What I want to offer all of you is the idea that you can look at your emotional eating and/or drinking as a gift. I teach my clients and you, my avid blog readers, that the notion that overeating and overdrinking can be viewed as a signal. Urges have a deeper meaning. They mean that you have some emotions to process – a flashing light that something emotionally is going on inside of you that needs to be digested. Eating and drinking prolongs this work and creates more angst in the long-term.
The next time you have an urge to rummage through your pantry when you are not physically hungry, or pour yourself a third glass of wine on a Monday night, hit the pause button. Pause for 15-30 minutes without eating or drinking what you are craving. Don’t ignore this opportunity to tune-in. Check in with yourself to see what is really going on with you emotionally. Take pen and paper out and find out what feelings you are trying to escape from. Allow yourself to experience the urge without resistance and start exploring. Are you trying to escape from boredom, loneliness, fear? Find the feeling that you want to run away from, and move towards it instead of away from it.

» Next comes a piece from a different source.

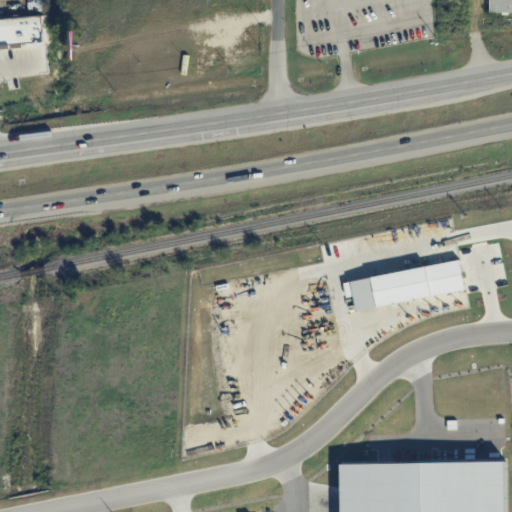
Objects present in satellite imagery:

Once you identify the emotion, then you can move towards feeling it fully without needing a buffer. Remember, feelings are meant to be felt. They are caused by your thinking and need your attention. Your urges are actually calling you to, signaling you to this. Instead of eating or drinking, trying pausing and then exploring. Practicing this consistently will set you free. If you can find what is behind the desire to overeat or drink and you learn how to actually feel it, you won’t need to turn to food or alcohol to cope any longer.
Next week I will take you into a deep dive into how to feel those feelings all the way through. In the meantime, consider your urges to emotionally eat and drink as a gift instead of some sort of curse. Think of them as flashing red lights telling to feel instead.
The holidays are fast approaching, what better gift to give yourself or someone you love then transformational coaching. If you want to treat yourself or give my program to someone you care about, please reach out here: http://bit.ly/2rD8YZk
In the meantime, the holidays will inevitably include lots of opportunities to feel. Try to pause instead. I don’t want you to gain the average 12 pounds it is estimated the average American gains from Halloween to New Years.
I am thankful you are here and open to learning these life-changing concepts. Have a happy and healthy Thanksgiving, you deserve it.